**What the task asks**
All entries are to be copied verbatim, while the pictures stay out.

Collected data
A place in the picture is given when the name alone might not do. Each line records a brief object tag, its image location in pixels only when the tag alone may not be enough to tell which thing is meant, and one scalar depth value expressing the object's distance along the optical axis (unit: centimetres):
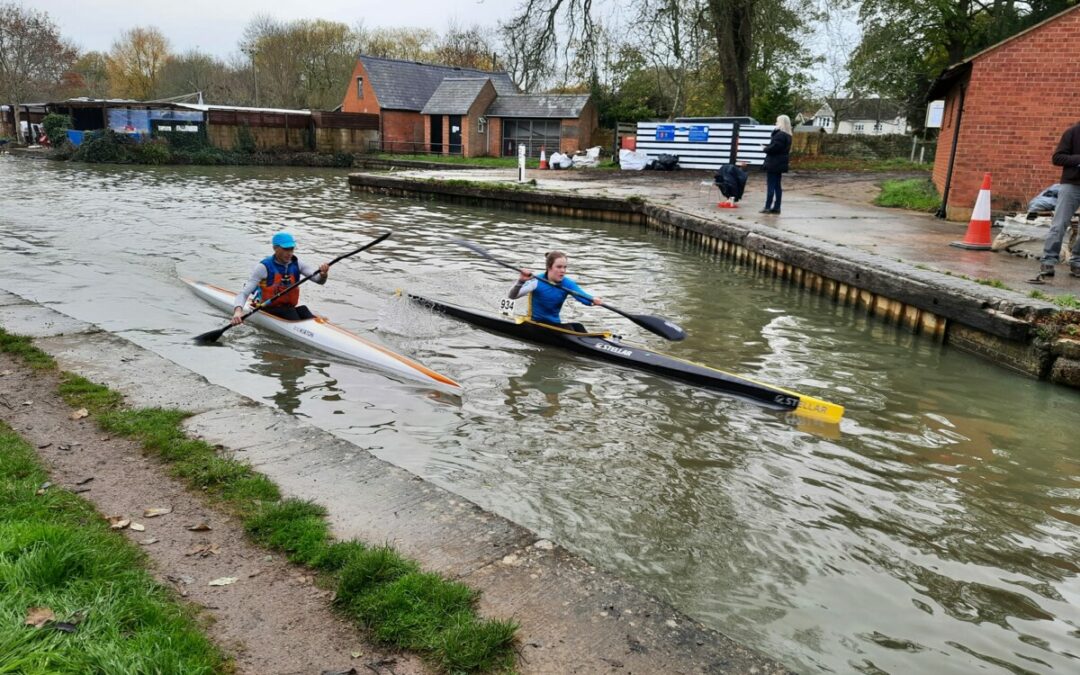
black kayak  646
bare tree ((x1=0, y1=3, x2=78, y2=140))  4809
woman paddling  818
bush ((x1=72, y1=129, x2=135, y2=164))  3641
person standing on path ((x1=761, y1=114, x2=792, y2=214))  1446
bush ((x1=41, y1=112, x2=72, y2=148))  3978
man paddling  841
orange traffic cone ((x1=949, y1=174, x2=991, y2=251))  1085
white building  6241
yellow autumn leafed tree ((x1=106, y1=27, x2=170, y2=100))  6675
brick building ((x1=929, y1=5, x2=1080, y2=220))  1210
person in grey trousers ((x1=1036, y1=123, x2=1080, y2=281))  850
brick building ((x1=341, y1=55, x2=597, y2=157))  4047
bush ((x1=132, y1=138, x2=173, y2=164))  3675
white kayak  708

**Answer to this problem**
A place in the picture is given when the name alone might not do. Each line records a brief object tag, its image location in pixels only when the tag alone may not be enough to tell which thing is meant, and one scalar depth value expressing the object's distance along the optical axis (unit: centimetres):
black kayak  646
bare tree ((x1=0, y1=3, x2=78, y2=140))  4809
woman paddling  818
bush ((x1=72, y1=129, x2=135, y2=164))  3641
person standing on path ((x1=761, y1=114, x2=792, y2=214))  1446
bush ((x1=41, y1=112, x2=72, y2=148))  3978
man paddling  841
orange traffic cone ((x1=949, y1=174, x2=991, y2=251))  1085
white building  6241
yellow autumn leafed tree ((x1=106, y1=27, x2=170, y2=100))  6675
brick building ((x1=929, y1=5, x2=1080, y2=220))  1210
person in grey trousers ((x1=1036, y1=123, x2=1080, y2=281))  850
brick building ((x1=341, y1=55, x2=597, y2=157))  4047
bush ((x1=132, y1=138, x2=173, y2=164))  3675
white kayak  708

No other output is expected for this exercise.